Mumbai’s BEST bus strike has ended, but the disruption has not fully cleared for commuters. A follow-up report on Monday said only 67% of BEST buses were back on the road, leaving passengers with delays, overcrowding and a transport network that was still short of normal.

The immediate news is not that the strike was settled cleanly and services snapped back into place. It is that the stoppage was called off, but recovery remained incomplete enough to keep pressure on Mumbai’s daily bus users.

Strike called off after talks

BEST employees ended their indefinite strike on Sunday, June 21, after a meeting with Maharashtra Deputy Chief Minister Eknath Shinde at Sahyadri Guest House. That meeting removed the threat of a continuing shutdown, but it did not instantly restore full service.

Earlier reporting showed the dispute moving quickly over several days. On June 17, unions were preparing to strike from June 19 over issues including pay, staffing and fleet expansion. By June 18, the action had become an indefinite strike, and on June 19 the shutdown began.

That initial disruption was significant because BEST is one of Mumbai’s core public utilities. The Economic Times reported that around 23 lakh daily passengers rely on the bus network, making even a partial disruption a citywide problem.

Why the strike mattered

BEST is more than a bus operator. It also handles electricity services, which added to concern around the labor action even though the main public impact reported was on bus travel.

For commuters, the practical effect was three days of uncertainty, delays and overcrowding. The strike was called off on Sunday, but the next day’s reporting showed the system was still well below normal.

A June 22 follow-up report said only 67% of BEST buses were back on the road. That means a substantial share of the fleet was still unavailable, so commuters continued to face longer waits and crowded buses on routes that had not fully recovered.

What workers were demanding

The strike was led by the BEST Sanyukt Kamgar Kruti Samiti, which represents 12 employee unions, according to The Economic Times.
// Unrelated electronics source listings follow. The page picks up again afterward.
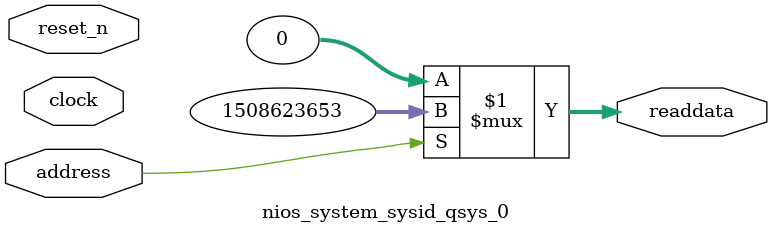
<source format=v>

`timescale 1ns / 1ps
// synthesis translate_on

// turn off superfluous verilog processor warnings 
// altera message_level Level1 
// altera message_off 10034 10035 10036 10037 10230 10240 10030 

module nios_system_sysid_qsys_0 (
               // inputs:
                address,
                clock,
                reset_n,

               // outputs:
                readdata
             )
;

  output  [ 31: 0] readdata;
  input            address;
  input            clock;
  input            reset_n;

  wire    [ 31: 0] readdata;
  //control_slave, which is an e_avalon_slave
  assign readdata = address ? 1508623653 : 0;

endmodule




</source>
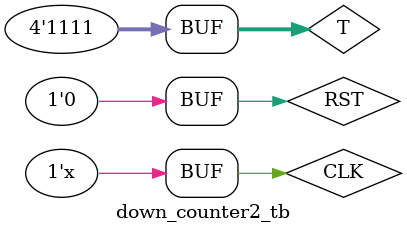
<source format=v>
module t_ff(
    input clk,rst,
    input  t,
    output reg q,
    output qb
);

always@(posedge clk or posedge rst)
begin
    if(rst)
            q<=1;
         else
            begin
                if(t)
                 q<=~q;
                else
                 q<=q;
            end
        
end
assign qb=~q;

endmodule

module down_counter2 (input clk,rst,
input [3:0]t,
output [3:0] q,qb );

t_ff d0(.clk(clk),   .rst(rst), .t(t[0]), .q(q[0]), .qb(qb[0]));
t_ff d1(.clk(q[0]), .rst(rst), .t(t[1]), .q(q[1]), .qb(qb[1]));
t_ff d2(.clk(q[1]), .rst(rst), .t(t[2]), .q(q[2]), .qb(qb[2]));
t_ff d3(.clk(q[2]), .rst(rst), .t(t[3]), .q(q[3]), .qb(qb[3]));


endmodule

module down_counter2_tb;
wire [3:0]Q,QB;
reg [3:0]T;
reg CLK,RST;

down_counter2 dut (.clk(CLK), .rst(RST),
.t(T),
.q(Q), .qb(QB) );

initial begin
     $monitor("%t)\tCOUNT=%B(%D)\t",$time,Q,Q);
    CLK=0;RST=1;T=4'b1111;
    #5RST=0;
end
always #5 CLK=~CLK;
endmodule

</source>
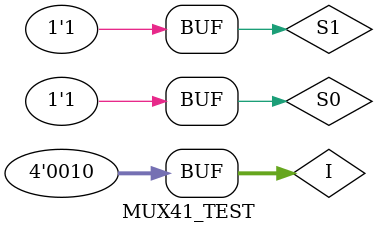
<source format=v>
`timescale 1ns / 1ps


module MUX41_TEST();

reg S1, S0; 
reg [3:0]I;

wire y;

MUX41 M1(y,I,S1,S0);

initial
begin
    I = 4'b0010;
    S1 = 1'b0; S0 = 1'b0;
    #20 S1 = 1'b0; S0 = 1'b1;
    #20 S1 = 1'b1; S0 = 1'b0;
    #20 S1 = 1'b1; S0 = 1'b1;
end
endmodule

</source>
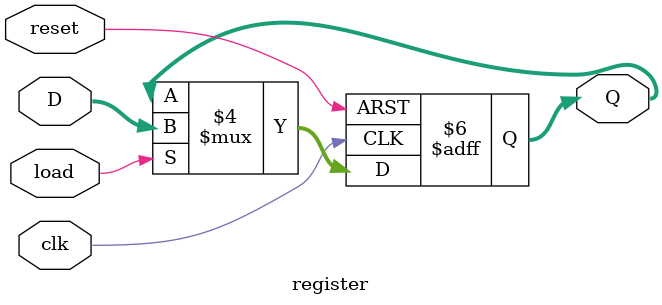
<source format=v>
`timescale 1ns / 1ps


module register(
   input clk , load , reset ,
   input [7:0] D ,
   output reg [7:0] Q 
    );
    always @ ( negedge clk or negedge reset) begin 
    
        
        if (!reset) 
            Q <= 'b0 ;
        else if (load)
            Q <= D ;
        else 
            Q <= Q ;
    
    
    end
endmodule

</source>
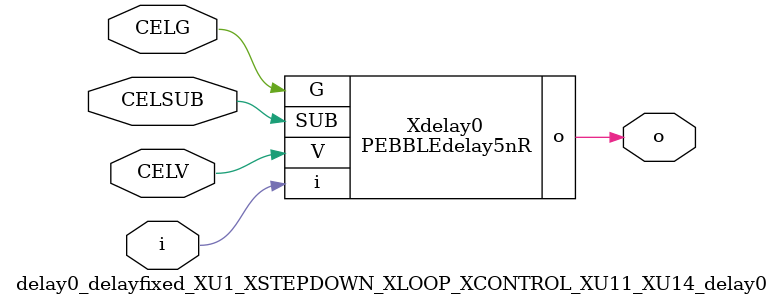
<source format=v>



module PEBBLEdelay5nR ( o, V, G, i, SUB );

  input V;
  input i;
  input G;
  output o;
  input SUB;
endmodule

//Celera Confidential Do Not Copy delay0_delayfixed_XU1_XSTEPDOWN_XLOOP_XCONTROL_XU11_XU14_delay0
//TYPE: fixed 5ns
module delay0_delayfixed_XU1_XSTEPDOWN_XLOOP_XCONTROL_XU11_XU14_delay0 (i, CELV, o,
CELG,CELSUB);
input CELV;
input i;
output o;
input CELSUB;
input CELG;

//Celera Confidential Do Not Copy delayfast0
PEBBLEdelay5nR Xdelay0(
.V (CELV),
.i (i),
.o (o),
.G (CELG),
.SUB (CELSUB)
);
//,diesize,PEBBLEdelay5nR

//Celera Confidential Do Not Copy Module End
//Celera Schematic Generator
endmodule

</source>
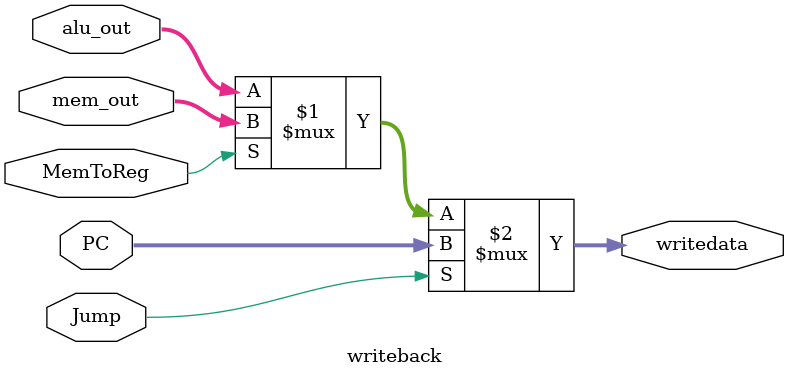
<source format=v>
module writeback (
    input [15:0] mem_out,
    input [15:0] alu_out,
    input MemToReg,
    input Jump,
    input [15:0] PC,
    output [15:0] writedata
);
    assign writedata = (Jump) ? PC : (MemToReg) ? mem_out : alu_out;

endmodule
</source>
The reported demands were wide-ranging and reflected both pay and structural issues inside the utility.

Among the demands were better pay, conversion of contractual drivers into full-time staff, 5,000 BEST-owned buses, merger of the BEST budget with the BMC budget, and payment of dues to retired employees.
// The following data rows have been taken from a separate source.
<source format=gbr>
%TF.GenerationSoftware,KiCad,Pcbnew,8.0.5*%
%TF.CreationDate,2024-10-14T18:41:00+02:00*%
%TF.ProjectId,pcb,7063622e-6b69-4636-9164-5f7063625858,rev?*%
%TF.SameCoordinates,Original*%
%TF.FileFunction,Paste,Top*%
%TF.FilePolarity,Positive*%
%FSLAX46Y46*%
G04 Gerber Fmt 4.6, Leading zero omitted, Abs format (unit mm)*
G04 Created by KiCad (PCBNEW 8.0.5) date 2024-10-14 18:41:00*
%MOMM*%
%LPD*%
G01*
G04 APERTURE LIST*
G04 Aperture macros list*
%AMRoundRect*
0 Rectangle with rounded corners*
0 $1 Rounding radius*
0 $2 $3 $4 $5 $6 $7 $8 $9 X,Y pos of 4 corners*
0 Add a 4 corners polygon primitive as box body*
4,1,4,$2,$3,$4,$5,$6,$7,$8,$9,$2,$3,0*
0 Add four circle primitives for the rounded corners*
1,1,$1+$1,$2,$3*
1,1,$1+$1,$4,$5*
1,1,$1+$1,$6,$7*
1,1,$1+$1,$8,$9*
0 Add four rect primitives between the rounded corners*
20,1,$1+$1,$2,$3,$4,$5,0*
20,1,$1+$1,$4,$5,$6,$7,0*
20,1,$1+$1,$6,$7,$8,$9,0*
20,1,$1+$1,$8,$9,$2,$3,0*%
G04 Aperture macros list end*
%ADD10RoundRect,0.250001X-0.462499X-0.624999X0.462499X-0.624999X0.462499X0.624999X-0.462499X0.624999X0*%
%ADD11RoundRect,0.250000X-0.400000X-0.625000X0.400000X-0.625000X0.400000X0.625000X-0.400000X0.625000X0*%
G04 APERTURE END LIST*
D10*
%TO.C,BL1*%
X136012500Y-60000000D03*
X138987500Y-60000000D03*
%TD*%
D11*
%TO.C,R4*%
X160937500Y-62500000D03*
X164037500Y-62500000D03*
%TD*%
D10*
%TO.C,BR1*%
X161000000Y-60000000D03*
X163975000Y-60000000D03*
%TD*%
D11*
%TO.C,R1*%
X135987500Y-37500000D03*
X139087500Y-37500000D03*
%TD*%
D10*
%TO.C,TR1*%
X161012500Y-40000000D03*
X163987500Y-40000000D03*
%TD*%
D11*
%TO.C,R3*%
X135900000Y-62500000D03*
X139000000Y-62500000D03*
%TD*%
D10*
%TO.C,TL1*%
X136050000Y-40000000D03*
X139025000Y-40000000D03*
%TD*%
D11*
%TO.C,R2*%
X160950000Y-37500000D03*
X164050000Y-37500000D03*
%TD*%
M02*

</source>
The labor front was not completely unified. Reports said the BEST Workers’ Union stayed out of the action, showing that not all employee groups joined the strike.

Commuters still feel the impact

The end of the strike did not mean immediate relief. With only 67% of buses running, Mumbai commuters were still absorbing the aftereffects of the stoppage on Monday.

That matters especially on routes where BEST is a primary mode of daily travel. Even a partial restoration can leave riders squeezed into fewer buses, with knock-on delays across a network that carries a very large share of the city’s passengers.

The longer-term question is how quickly the fleet returns to normal. For now, the key development is that the strike is over, but service restoration remains incomplete.

What happens next

The next checkpoint is whether BEST’s operating fleet rises from 67% toward normal levels over the coming day. That will show whether the call-off translates into practical relief for riders or only a partial reset.

It is also unclear whether the talks produced a formal settlement with written terms or only an assurance-based end to the strike. If the recovery stalls, pressure on the administration and the utility could continue.

For Mumbai commuters, the strike may be over, but the disruption is still unfolding in the service they are getting back.

Revision note

Initial automated publication with expanded chronology and commuter impact.